RECORDS SHOWN:

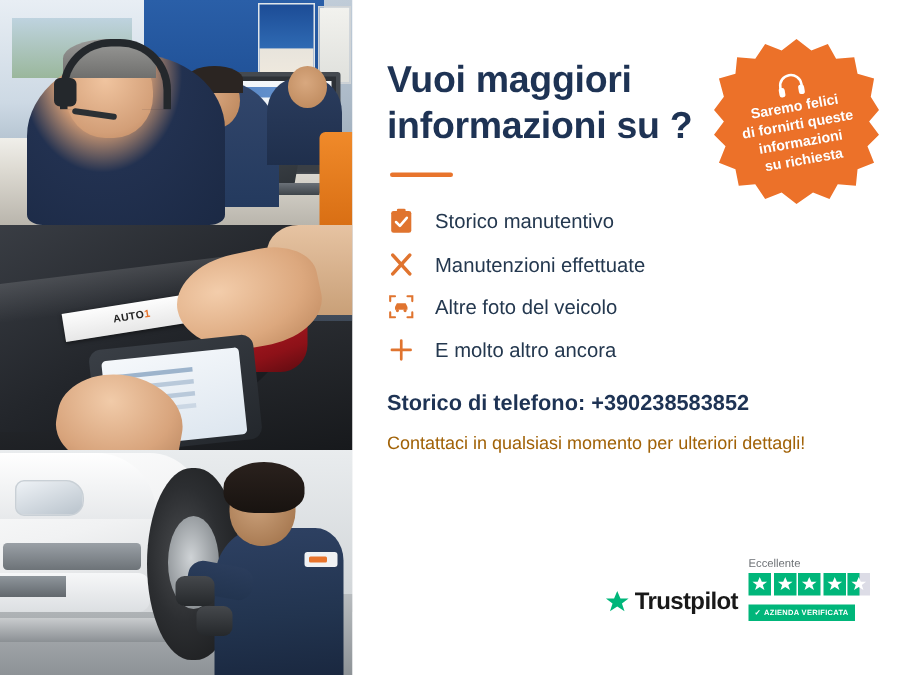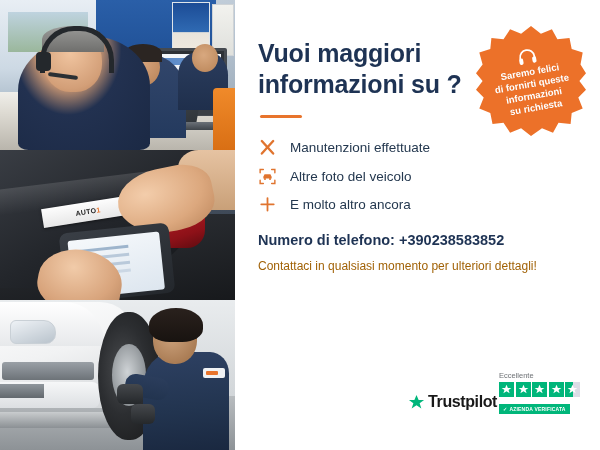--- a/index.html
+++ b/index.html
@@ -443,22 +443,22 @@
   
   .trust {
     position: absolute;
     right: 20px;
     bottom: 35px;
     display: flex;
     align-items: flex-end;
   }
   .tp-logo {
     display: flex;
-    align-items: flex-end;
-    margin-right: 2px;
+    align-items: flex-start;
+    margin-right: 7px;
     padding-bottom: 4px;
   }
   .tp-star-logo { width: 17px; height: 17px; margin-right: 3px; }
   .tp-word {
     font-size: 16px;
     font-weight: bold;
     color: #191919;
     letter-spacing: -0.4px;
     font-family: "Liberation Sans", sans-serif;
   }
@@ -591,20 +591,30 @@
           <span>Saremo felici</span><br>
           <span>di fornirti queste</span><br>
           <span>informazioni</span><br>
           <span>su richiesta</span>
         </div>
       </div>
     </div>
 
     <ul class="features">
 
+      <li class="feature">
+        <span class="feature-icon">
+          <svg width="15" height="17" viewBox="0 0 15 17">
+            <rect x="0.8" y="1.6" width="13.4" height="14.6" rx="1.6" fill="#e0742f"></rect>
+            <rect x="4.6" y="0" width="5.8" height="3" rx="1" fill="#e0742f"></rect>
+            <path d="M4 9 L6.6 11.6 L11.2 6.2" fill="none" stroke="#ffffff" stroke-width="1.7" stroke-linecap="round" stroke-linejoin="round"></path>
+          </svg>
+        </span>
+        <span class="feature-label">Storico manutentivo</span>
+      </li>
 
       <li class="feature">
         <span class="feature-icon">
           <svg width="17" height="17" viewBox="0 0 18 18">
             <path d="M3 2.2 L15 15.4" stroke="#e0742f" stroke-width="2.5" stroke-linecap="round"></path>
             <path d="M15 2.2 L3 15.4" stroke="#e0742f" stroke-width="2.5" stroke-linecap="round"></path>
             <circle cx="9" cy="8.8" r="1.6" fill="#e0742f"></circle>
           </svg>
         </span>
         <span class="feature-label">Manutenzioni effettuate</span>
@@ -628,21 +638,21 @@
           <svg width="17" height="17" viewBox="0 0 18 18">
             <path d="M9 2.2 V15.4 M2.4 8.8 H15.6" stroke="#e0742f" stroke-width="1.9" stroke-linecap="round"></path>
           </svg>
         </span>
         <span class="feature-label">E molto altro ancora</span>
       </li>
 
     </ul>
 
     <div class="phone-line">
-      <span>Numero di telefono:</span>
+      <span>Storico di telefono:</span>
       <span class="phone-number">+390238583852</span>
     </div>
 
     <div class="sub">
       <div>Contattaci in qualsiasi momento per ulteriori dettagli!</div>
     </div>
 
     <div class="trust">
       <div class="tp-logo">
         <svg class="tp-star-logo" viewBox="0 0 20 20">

WORK REQUIRED: Go through the entries above, and wherever a line holds the word "height", copy that line.

TASK SOLUTION:
   .tp-star-logo { width: 17px; height: 17px; margin-right: 3px; }
+          <svg width="15" height="17" viewBox="0 0 15 17">
+            <rect x="0.8" y="1.6" width="13.4" height="14.6" rx="1.6" fill="#e0742f"></rect>
+            <rect x="4.6" y="0" width="5.8" height="3" rx="1" fill="#e0742f"></rect>
           <svg width="17" height="17" viewBox="0 0 18 18">
           <svg width="17" height="17" viewBox="0 0 18 18">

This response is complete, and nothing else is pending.